Implementation of an Algorithm for the Direct Solution of Optimal Control Problems

Abstract

This paper presents the implementation of a numerical algorithm for the direct solution of optimal control and parameter identification problems. The problems may include differential equations that define the state, inequality constraints, and equality constraints at the initial and final times. The numerical method is based on transforming the infinite dimensional optimal control problem into a finite dimensional nonlinear programming problem. The transformation technique involves dividing the time interval of interest into a mesh that need not be uniform.
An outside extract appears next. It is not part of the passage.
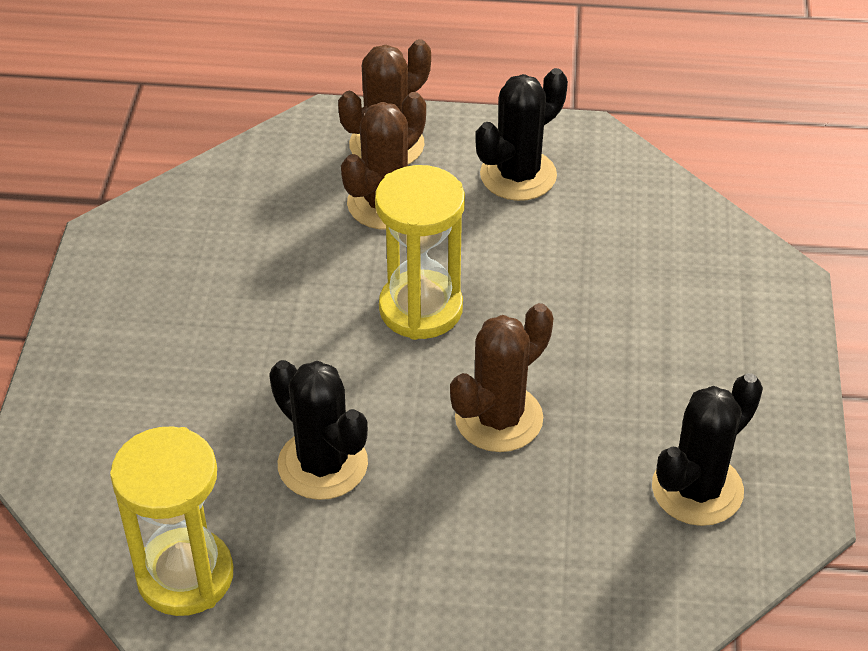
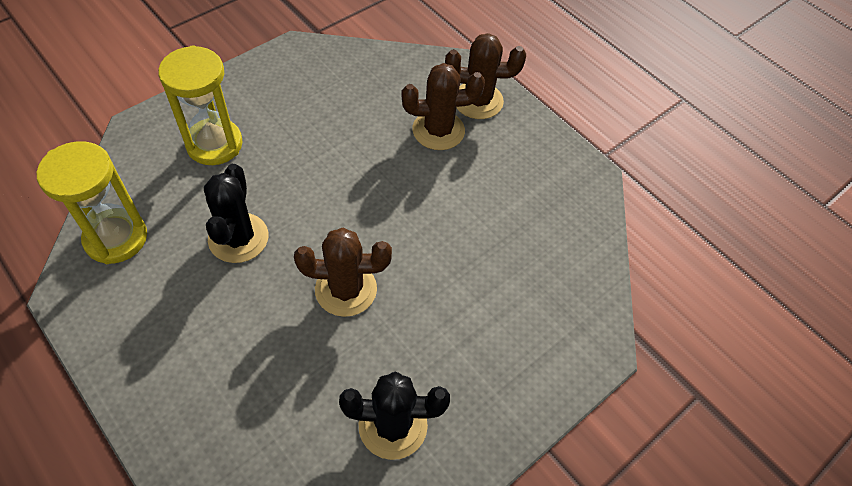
camera: 40 degrees right, 10 degrees up
yellow hourglass [375,165,465,340] -> yellow hourglass moved to [158,45,243,165]
black cactus [475,68,568,201] -> none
In each subinterval of the mesh the control input is approximated using a piecewise polynomial. In particular, the control can be approximated using: (i) piecewise constant, (ii) piecewise linear, or (iii) piecewise cubic polynomials. The explicit Runge-Kutta method is used to obtain an approximate solution of the differential equations that define the state. With the approach used here the states do not appear in the nonlinear programming (NLP) problem. As a result the NLP problem is very compact relative to other numerical methods used to solve nonlinear optimal control problems. The NLP problem is solved using a sequential quadratic programming (SQP) technique. The SQP method is based on minimizing the L1 exact penalty function. Each major step of the SQP method solves a strictly convex quadratic programming problem. The paper also describes a simplified interface to the computer programs that implement the method. An example is presented to demonstrate the algorithm.